Oh yes, these new Macedon Ranges wines from Balgownie Estate are special. So special that when I cracked the Pinot, in particular, I had to email winemaker Tony Winspear to find out more. A fact-finding mission to understand the specialness – particularly about how the flavour intensity in the Pinot was achieved at 12% alcohol. Here’s Tony:
“The Macedon fruit comes from the Cleveland Winery vineyard just outside Lancefield. Tricky site with 70% of the vineyard exposed to cold southerlies and the usual issues with rain and cold making harvest in April an adventure. Should we pick or should we hold off for another little bit of ripeness is always the question?
Fortunately, the fruit is ripe at lower Baumes which is quite exciting – good flavour at lower alcohol is something to savour. It has been great to follow a minimalist approach to these wines. BTW the size of the feet engaged in the pigeage was a size 5 womens. So obviously we have a great advantage with gentle extraction.”
Combine that context with some sympathetic winemaking and you have two very limited, very fine (and likely cellar-door-only) Victorian wines.
Balgownie Macedon Ranges Pinot Noir 2019
90 cases produced. Wild ferment, no additions bar a little sulphur, no fining of filtration, just perfection. Perfectly ripe raspberry fruit is unmistakable – you almost feel like there should be raspberry skins in there. Delightful. The palate is so airy too – there is spaces between fruit and acidity, with a real limpid freshness. Graceful, yet not unripe red fruits, definitely some acidity to tighten things up, then this finessed finish. Top gold stuff. And 12% alcohol! I thought that was a typo. 13.5% was my guess. Just wow.
Balgownie Macedon Ranges Pinot Noir 2019. Best drinking: now and over the next 3-5 years for the freshness factor. 18.7/20, 95/100. 12%, $50. Would I buy it? Absolutely.
Balgownie Macedon Ranges Chardonnay 2019
Wild ferment, 10 months in barrel. I enjoy wines like this so much. Worked, yet ultimately reserved style, the creamy layers of oak, and funk underpinned by a palate of coiled power, all nutty figs, custard and then stern, yet not hard, grapefruit acidity. Quite a complete package. I kept thinking that this style reminds me so much of the great Curly Flat wines, which makes sense given the vineyard.

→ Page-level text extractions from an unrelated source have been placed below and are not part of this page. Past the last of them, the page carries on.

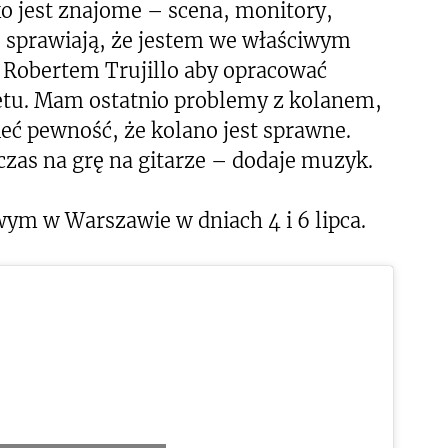
o jest znajome – scena, monitory,
re sprawiają, że jestem we właściwym
z Robertem Trujillo aby opracować
uetu. Mam ostatnio problemy z kolanem,
eć pewność, że kolano jest sprawne.
zas na grę na gitarze – dodaje muzyk.
wym w Warszawie w dniach 4 i 6 lipca.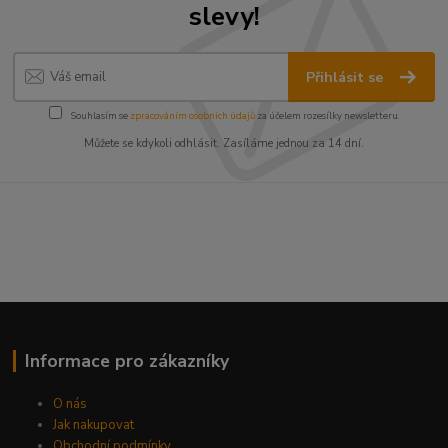
slevy!
Přihlásit se
Souhlasím se
zpracováním osobních údajů
za účelem rozesílky newsletteru.
Můžete se kdykoli odhlásit. Zasíláme jednou za 14 dní.
Informace pro zákazníky
O nás
Jak nakupovat
Obchodní podmínky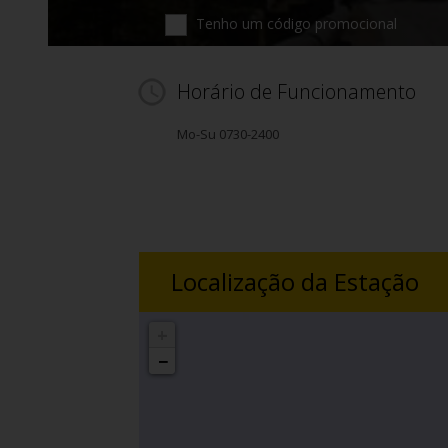
Tenho um código promocional
Horário de Funcionamento
Mo-Su 0730-2400
Localização da Estação
+
−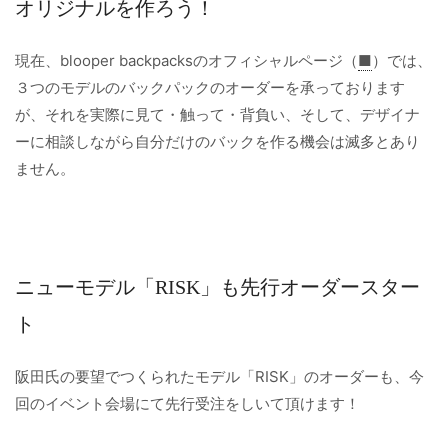
オリジナルを作ろう！
現在、blooper backpacksのオフィシャルページ（
■
）では、
３つのモデルのバックパックのオーダーを承っております
が、それを実際に見て・触って・背負い、そして、デザイナ
ーに相談しながら自分だけのバックを作る機会は滅多とあり
ません。
ニューモデル「RISK」も先行オーダースター
ト
阪田氏の要望でつくられたモデル「RISK」のオーダーも、今
回のイベント会場にて先行受注をしいて頂けます！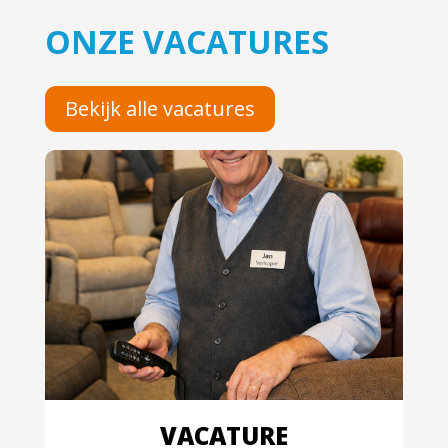
ONZE VACATURES
Bekijk alle vacatures
VACATURE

There’s this wonderful cohesion of flavour and acidity, all still restrained yet not unripe. Arguably it just needs another year really, but such a top wine. Indeed my score may look conservative next year. This is very much the ‘wines I like to drink’ zone.
Balgownie Macedon Ranges Chardonnay 2019. Best drinking: later this year or early next and then for at least eight years. 18.7/20, 95/100. 13%, $50. Would I buy it? Heck yes.